Politik

Schnappauf stockt nicht auf Fleischabfälle aufgegessen

Bayern will nach dem neuen Ekelfleisch-Skandal die Zahl der regulären Lebensmittelkontrolleure nicht aufstocken. Verbraucherschutzminister Werner Schnappauf (CSU) wies Forderungen nach mehr Personal zurück. Er verlangte lediglich ein scharfes Durchgreifen der Behörden und den verstärkten Einsatz der neuen Spezialeinheit zur Aufdeckung krimineller Machenschaften.

Der Minister berief die zuständigen Mitarbeiter des Landratsamts Dillingen und den Regierungspräsidenten Schwabens, Ludwig Schmid, zu einer Sondersitzung ein. Er plädierte für eine konzertierte Wachsamkeit von der EU über die Behörden bis zu den Bürgern. Eine hundertprozentige Sicherheit vor Betrügereien in der Fleischbranche könne es aber nicht geben.
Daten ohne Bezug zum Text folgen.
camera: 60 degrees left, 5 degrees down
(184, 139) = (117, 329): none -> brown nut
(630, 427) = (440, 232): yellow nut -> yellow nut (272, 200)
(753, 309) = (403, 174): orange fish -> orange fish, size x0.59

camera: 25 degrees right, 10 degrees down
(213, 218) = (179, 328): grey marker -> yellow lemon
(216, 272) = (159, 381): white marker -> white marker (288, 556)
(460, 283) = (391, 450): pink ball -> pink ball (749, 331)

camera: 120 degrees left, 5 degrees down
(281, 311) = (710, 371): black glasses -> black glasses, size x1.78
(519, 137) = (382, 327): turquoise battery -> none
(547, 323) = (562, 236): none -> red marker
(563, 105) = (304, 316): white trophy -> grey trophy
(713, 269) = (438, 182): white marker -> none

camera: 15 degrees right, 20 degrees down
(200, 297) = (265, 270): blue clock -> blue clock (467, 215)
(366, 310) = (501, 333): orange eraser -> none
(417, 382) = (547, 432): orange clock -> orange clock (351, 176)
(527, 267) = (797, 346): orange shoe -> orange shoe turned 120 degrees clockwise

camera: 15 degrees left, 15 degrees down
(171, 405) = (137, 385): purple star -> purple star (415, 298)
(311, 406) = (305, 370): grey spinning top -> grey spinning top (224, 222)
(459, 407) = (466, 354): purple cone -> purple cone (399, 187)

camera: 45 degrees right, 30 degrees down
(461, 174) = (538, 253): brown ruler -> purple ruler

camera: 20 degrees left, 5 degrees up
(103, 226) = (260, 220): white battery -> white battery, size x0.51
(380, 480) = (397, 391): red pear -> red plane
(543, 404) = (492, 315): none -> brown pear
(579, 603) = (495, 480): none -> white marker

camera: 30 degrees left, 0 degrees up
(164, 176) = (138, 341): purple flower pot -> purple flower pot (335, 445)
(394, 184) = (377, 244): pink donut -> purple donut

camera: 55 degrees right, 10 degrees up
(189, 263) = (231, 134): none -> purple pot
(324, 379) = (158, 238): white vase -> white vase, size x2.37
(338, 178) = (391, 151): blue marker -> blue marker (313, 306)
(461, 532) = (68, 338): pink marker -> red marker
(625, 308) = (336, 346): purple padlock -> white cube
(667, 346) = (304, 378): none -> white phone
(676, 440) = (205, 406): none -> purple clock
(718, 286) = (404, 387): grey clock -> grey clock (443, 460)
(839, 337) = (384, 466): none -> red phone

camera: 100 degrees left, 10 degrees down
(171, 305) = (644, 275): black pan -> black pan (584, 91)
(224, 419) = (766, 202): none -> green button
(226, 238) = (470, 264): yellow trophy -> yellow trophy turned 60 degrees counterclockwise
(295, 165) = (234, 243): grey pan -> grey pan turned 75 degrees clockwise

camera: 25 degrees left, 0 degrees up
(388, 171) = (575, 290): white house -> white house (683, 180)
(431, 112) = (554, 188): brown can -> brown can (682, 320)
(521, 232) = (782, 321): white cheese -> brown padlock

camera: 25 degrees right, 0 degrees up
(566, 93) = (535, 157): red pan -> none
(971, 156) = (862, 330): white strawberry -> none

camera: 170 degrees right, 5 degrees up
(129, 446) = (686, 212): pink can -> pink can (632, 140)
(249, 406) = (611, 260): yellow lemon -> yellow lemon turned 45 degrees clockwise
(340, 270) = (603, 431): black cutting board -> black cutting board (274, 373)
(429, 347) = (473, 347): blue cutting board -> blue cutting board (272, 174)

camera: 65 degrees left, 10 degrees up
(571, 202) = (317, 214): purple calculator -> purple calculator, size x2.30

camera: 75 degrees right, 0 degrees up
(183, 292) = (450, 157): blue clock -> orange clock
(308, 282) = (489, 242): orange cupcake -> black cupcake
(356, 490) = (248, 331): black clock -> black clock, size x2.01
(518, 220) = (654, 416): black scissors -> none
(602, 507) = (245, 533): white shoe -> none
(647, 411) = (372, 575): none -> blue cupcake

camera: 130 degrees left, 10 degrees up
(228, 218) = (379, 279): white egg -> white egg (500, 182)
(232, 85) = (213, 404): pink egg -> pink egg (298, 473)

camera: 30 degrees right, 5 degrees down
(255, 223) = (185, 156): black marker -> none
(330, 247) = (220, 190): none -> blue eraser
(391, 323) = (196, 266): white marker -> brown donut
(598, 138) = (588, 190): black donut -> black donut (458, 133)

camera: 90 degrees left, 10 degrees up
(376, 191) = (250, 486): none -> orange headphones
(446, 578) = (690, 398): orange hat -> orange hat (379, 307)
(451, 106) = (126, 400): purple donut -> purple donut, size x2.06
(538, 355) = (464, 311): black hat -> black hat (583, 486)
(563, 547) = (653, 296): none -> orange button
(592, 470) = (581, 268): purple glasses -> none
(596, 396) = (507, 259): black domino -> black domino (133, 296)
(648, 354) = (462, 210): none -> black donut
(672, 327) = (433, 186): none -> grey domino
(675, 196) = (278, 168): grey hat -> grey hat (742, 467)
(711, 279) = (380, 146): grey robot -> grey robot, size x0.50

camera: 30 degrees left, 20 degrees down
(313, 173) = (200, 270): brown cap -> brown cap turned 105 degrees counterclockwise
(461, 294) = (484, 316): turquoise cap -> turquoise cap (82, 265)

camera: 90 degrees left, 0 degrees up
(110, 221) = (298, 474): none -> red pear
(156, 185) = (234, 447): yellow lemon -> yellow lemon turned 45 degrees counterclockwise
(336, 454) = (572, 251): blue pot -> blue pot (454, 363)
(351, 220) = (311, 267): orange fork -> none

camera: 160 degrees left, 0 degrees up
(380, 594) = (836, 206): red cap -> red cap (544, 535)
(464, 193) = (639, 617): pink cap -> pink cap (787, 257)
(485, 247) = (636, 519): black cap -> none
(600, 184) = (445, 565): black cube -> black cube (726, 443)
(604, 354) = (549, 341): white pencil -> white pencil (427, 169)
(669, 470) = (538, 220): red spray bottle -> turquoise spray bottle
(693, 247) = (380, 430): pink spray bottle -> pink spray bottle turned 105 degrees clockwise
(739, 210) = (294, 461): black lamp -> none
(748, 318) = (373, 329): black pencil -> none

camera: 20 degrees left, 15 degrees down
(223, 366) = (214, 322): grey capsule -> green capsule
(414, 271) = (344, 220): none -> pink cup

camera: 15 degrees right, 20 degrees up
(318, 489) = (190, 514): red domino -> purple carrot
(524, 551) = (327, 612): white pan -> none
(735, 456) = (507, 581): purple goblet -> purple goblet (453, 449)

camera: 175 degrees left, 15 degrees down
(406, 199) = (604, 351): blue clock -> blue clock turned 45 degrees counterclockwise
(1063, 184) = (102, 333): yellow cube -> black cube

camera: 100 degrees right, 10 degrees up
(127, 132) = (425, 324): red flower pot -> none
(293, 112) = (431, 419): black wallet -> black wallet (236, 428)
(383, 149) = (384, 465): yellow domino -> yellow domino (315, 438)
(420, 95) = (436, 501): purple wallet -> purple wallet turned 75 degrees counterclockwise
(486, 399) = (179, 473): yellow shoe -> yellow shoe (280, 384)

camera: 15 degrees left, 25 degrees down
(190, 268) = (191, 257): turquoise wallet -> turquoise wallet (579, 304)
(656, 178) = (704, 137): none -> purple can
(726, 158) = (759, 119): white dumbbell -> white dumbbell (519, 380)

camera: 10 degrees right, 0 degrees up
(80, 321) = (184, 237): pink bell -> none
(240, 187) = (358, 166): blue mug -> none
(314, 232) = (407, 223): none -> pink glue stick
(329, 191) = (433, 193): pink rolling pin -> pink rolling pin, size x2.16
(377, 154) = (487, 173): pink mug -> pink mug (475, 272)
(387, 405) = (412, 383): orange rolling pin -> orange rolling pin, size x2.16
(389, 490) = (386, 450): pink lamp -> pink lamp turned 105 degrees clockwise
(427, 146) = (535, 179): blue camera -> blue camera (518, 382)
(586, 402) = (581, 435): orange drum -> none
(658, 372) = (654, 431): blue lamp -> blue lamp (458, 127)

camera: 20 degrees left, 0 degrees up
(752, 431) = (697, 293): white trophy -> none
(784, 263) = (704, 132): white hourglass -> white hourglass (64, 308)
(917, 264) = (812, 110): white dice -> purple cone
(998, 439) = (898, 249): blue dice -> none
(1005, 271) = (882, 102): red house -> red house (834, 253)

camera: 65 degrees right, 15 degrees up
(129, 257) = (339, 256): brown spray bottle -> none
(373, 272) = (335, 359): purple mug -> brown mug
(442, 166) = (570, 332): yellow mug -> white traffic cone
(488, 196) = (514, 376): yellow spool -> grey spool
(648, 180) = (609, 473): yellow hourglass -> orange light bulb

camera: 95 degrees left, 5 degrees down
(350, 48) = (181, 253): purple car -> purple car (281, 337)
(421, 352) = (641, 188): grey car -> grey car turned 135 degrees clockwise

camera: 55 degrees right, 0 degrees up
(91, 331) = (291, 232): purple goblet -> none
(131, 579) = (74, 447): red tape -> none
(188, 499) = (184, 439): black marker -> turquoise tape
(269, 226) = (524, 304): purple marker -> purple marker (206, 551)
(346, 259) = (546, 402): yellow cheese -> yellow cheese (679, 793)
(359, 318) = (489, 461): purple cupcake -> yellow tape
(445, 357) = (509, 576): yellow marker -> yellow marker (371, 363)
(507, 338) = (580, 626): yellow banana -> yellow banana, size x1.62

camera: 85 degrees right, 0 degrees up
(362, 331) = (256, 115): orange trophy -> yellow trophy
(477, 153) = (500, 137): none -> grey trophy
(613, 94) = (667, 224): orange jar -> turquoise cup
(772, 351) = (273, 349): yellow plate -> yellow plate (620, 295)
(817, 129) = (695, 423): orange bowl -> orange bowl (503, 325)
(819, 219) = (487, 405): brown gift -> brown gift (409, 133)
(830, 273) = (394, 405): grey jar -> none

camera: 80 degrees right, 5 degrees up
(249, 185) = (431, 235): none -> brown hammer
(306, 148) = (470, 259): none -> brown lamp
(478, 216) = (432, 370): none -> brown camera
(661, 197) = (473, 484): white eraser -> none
Das Döner-Ekelfleisch wurde von Berlin aus in acht weitere Bundesländer verteilt. Wie die Staatsanwaltschaft Memmingen und der Berliner Gesundheitssenat erklärten, ist der aus Bayern gelieferte Fleischabfall über einen Berliner Döner-Händler an Imbissbuden in der Hauptstadt, in Sachsen, Sachsen-Anhalt, Brandenburg, Hamburg, Bremen, Schleswig-Holstein, Niedersachsen und Nordrhein-Westfalen gegangen.

Der Abfall ist verzehrt

In einem Imbiss in Bremen konnten Kontrolleure aus einer Lieferung nur noch einen tiefgefrorenen Döner-Spieß sicherstellen. Aus weiteren Spießen seien vorsorglich Proben entnommen worden, erklärte die Bremer Gesundheitsbehörde. Die Berliner Gesundheitssenats-Sprecherin Marie-Luise Dittmar erklärte, es sei zu befürchten, dass zumindest ein Teil des von Berlin aus gelieferten Fleisches bereits verzehrt sei. Bei den Kunden des Döner-Herstellers werde zur Zeit nach dem Verbleib des Fleisches geforscht.

Nach Angaben der Berliner Behörde sind bisher vier Lieferungen von fast 14 Tonnen umetikettierten Fleisches nachgewiesen. Der Memminger Staatsanwalt Jürgen Brinkmann erklärte, der Leiter des Betriebes im bayerischen Wertingen habe aber selbst gestanden, in den letzten Wochen in sechs Lieferungen knapp 20 Tonnen minderwertiges Fleisch an einen Berliner Dönerhersteller geliefert zu haben. Dabei handelt es sich um sogenanntes K3-Material, das für den menschlichen Verzehr nicht mehr geeignet ist und nur von bestimmten Betrieben zu Tierfutter verarbeitet werden darf.

"Ordnungsgemäß deklariert"

Zuvor war das Fleisch von einem Händler im schleswig-holsteinischen Bad Bramstedt nach Bayern geliefert worden. Sowohl Staatsanwälte in Kiel als auch in Memmingen betonten, bisherigen Erkenntnissen zufolge habe der norddeutsche Händler das Fleisch nicht falsch etikettiert. "Nach unseren Erkenntnissen ist die Ware ordnungsgemäß deklariert worden - und zwar als Tierfutter", sagte der Kieler Staatsanwalt Uwe Wick.

Das Landratsamt in Dillingen wehrte sich unterdessen gegen einen Bericht des Bayerischen Rundfunks, wonach die Behörde Hinweisen eines Nachbarn auf verdächtige Lieferungen nicht nachgegangen sei. Landratsamtssprecher Hermann Stark sagte, ein Nachbar habe zwar zwei Mal einen Kontrolleur der Veterinärverwaltung auf Lieferungen an die Wertinger Firma in der Nacht und am Wochenende aufmerksam gemacht, Kontrollen hätten aber nichts ergeben. Der Kontrolleur habe dem Informanten sogar seine Privatnummer gegeben, mit dem Hinweis, er solle ihn und die Polizei im Falle einer verdächtigen Lieferung sofort Tag und Nacht anrufen. Der Nachbar habe aber nie angerufen.

Dagegen kritisierte der SPD-Politiker Herbert Müller: "Es ist nicht die Aufgabe des Bürgers, seine Hinweise lückenlos zu belegen, sondern es ist die Pflicht der Behörden, den Hinweisen nachzugehen." Der Grünen-Politiker Sepp Dürr forderte, nicht nur Hygienekontrollen durchzuführen, sondern auch die Geschäftsbücher verdächtiger Firmen zu prüfen.